Parmi les visiteurs beaucoup d’enfants, d’adolescents, viennent voir, curieux, et questionnent ; d’anciennes personnes détenues, des familles de personnes détenues, des personnes réticentes à cette action : l’occasion d’une réflexion sur la prison, sur les peines alternatives à la prison, sur ce qui est proposé et accessible en prison : formation, réflexion, accompagnement.
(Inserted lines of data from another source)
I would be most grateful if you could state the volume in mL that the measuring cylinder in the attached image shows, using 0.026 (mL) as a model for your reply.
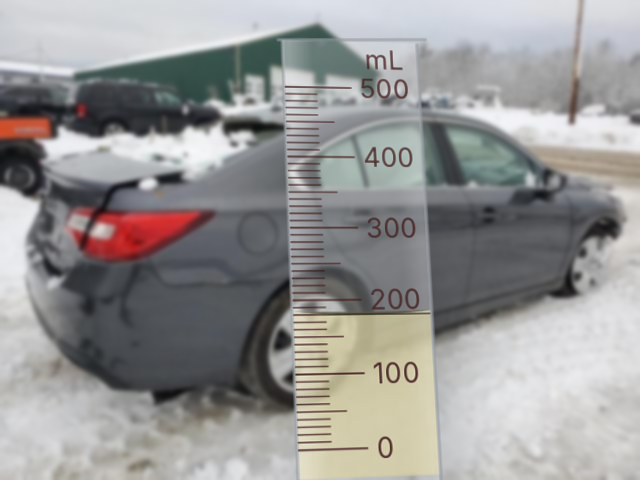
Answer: 180 (mL)
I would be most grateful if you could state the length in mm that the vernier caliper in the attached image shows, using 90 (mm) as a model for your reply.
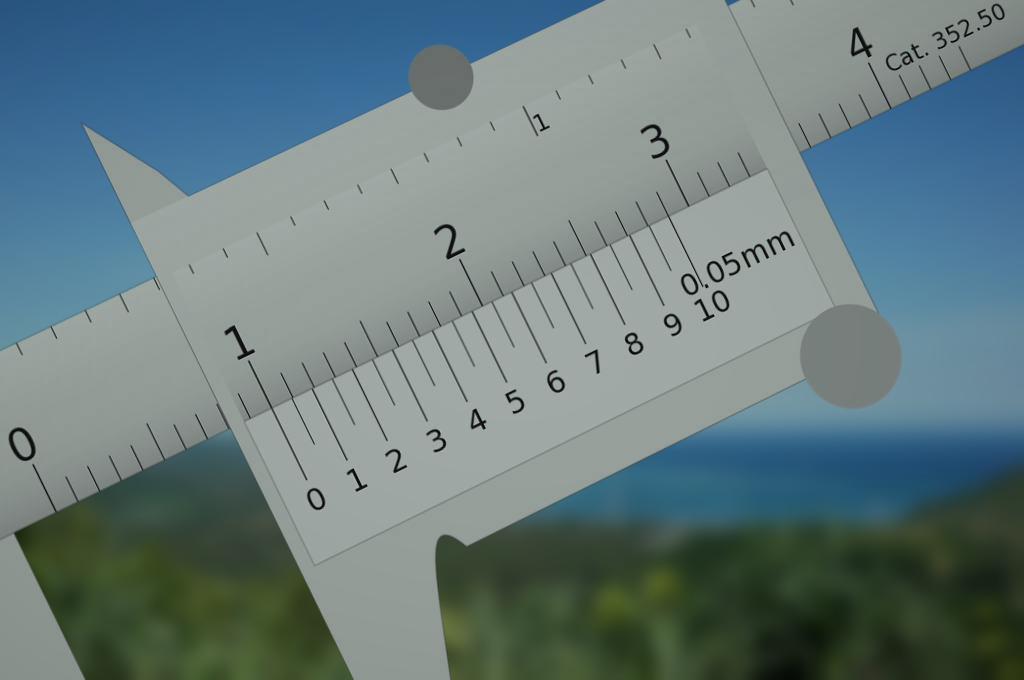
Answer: 10.00 (mm)
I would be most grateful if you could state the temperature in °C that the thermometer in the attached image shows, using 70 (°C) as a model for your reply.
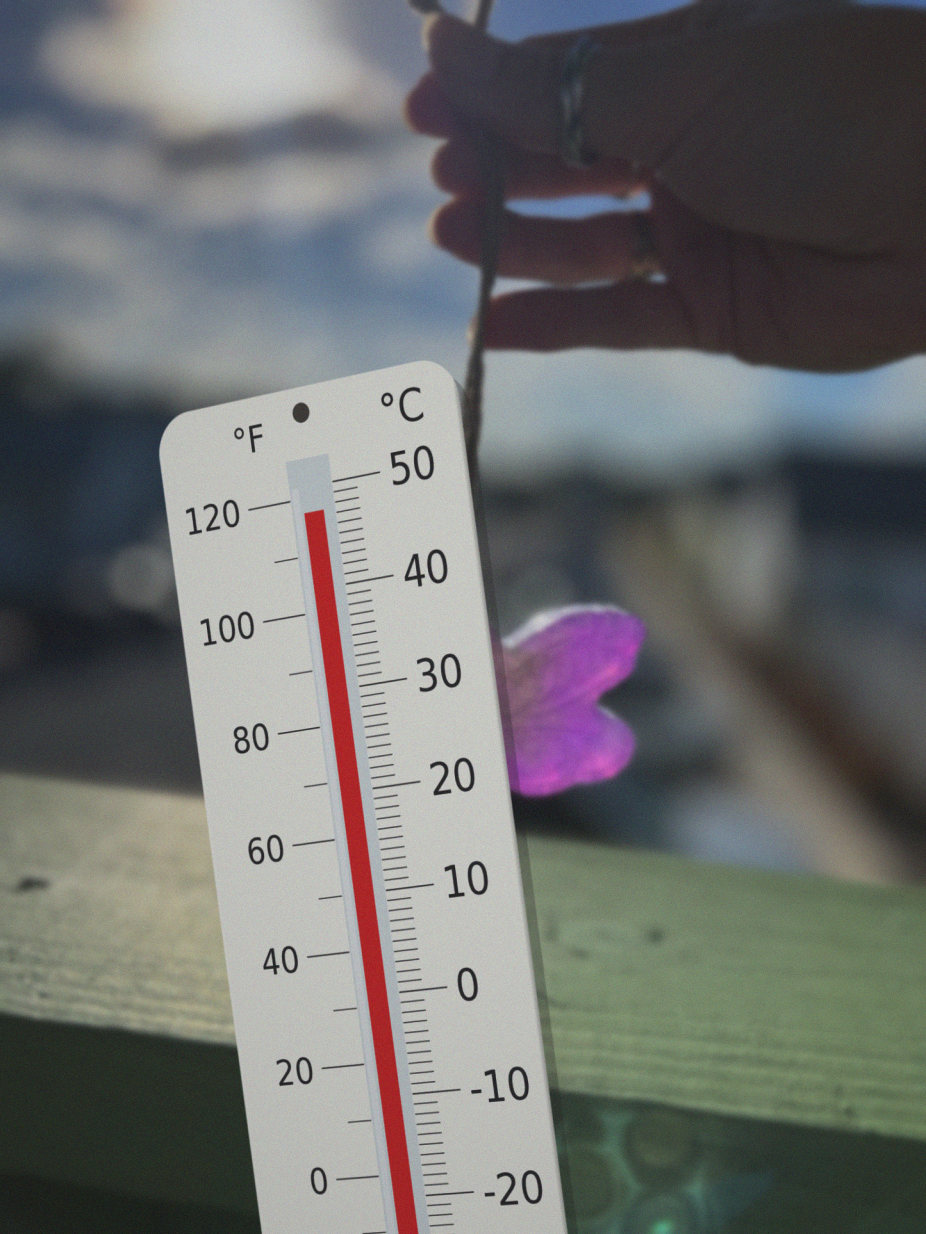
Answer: 47.5 (°C)
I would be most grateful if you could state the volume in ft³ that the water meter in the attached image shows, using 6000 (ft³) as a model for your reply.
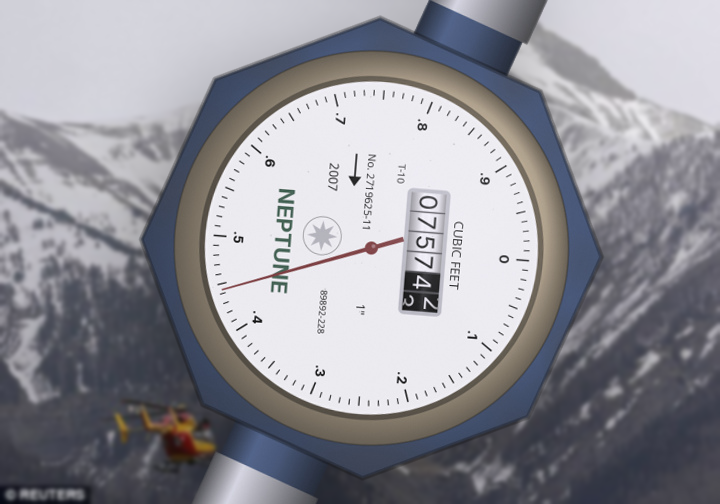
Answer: 75742.44 (ft³)
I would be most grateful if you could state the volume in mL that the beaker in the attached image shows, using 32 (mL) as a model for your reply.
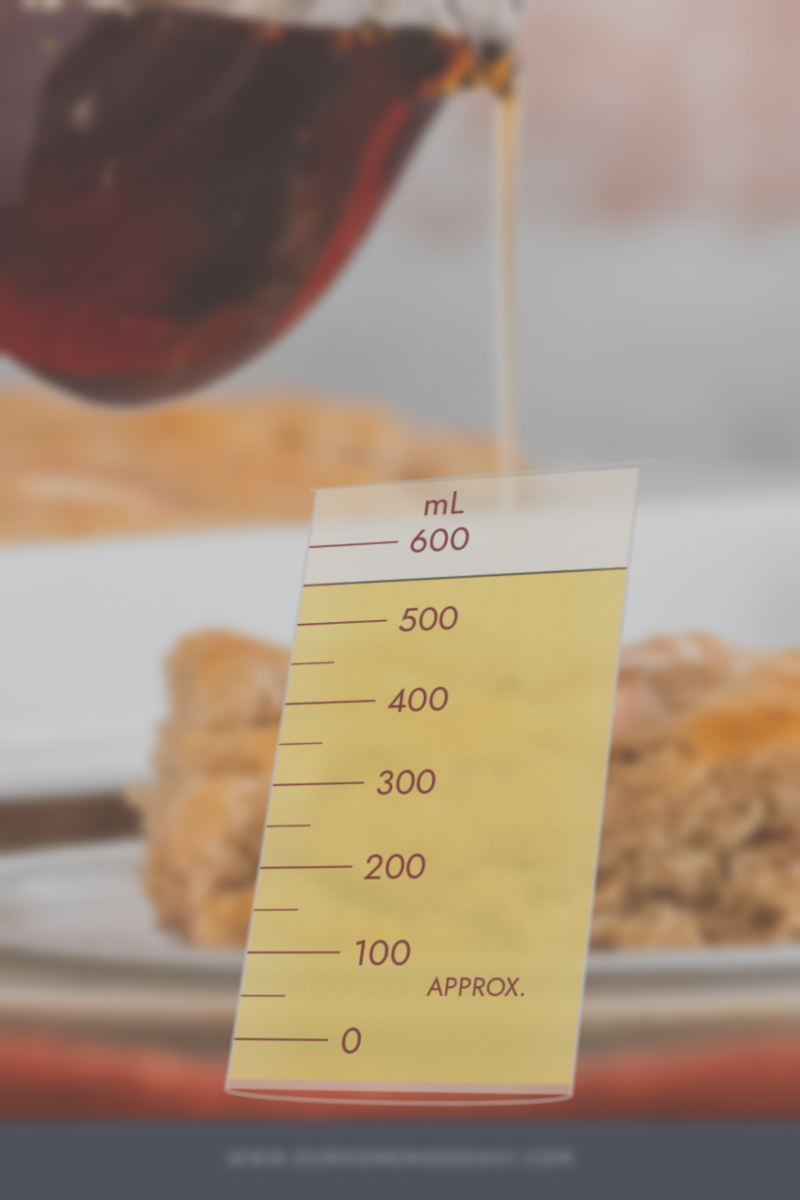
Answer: 550 (mL)
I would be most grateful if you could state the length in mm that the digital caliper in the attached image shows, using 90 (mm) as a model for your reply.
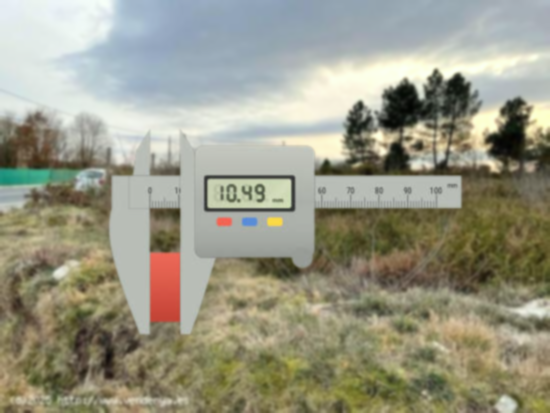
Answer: 10.49 (mm)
Les bénévoles informent sur le dispositif des « Codétenus de Soutien », proposé par la Croix rouge et l’administration pénitentiaire, sur la prévention du suicide en prison (risque 7 fois plus élevé que dans le reste de la population). Des personnes détenues sont formées spécifiquement et sont ainsi à l’écoute des autres détenus qui ont besoin du soutien de leurs pairs à des moments particuliers de leur détention.

La prison reste pour beaucoup de visiteurs un lieu mystérieux, sur lequel on est mal informé. Faire connaître les conditions de vie dans les prisons françaises, c’est vraiment le but de ces journées. Instaurer un dialogue : pour les bénévoles présents il ne s’agit pas de juger de ce qui se passe dans la prison mais de parler de leur expérience, de ce qu’ils vivent dans la prison, de s’interroger sur la politique pénale de l’État français.

Une expérience similaire avait eu lieu à Aix-en-Provence en 2017 dans la galerie marchande de Carrefour, et à trois reprises entre 2016 et 2021 à la Faculté de droit d’Aix-en-Provence.

Rien de tel que de toucher du doigt, d’une manière très concrète, en entrant dans cette cellule, ce qu’est aujourd’hui la prison, pour que surgissent questions et réflexions.

Marie Véronique Raynaud est membre du groupe local de concertation prison (GLCP).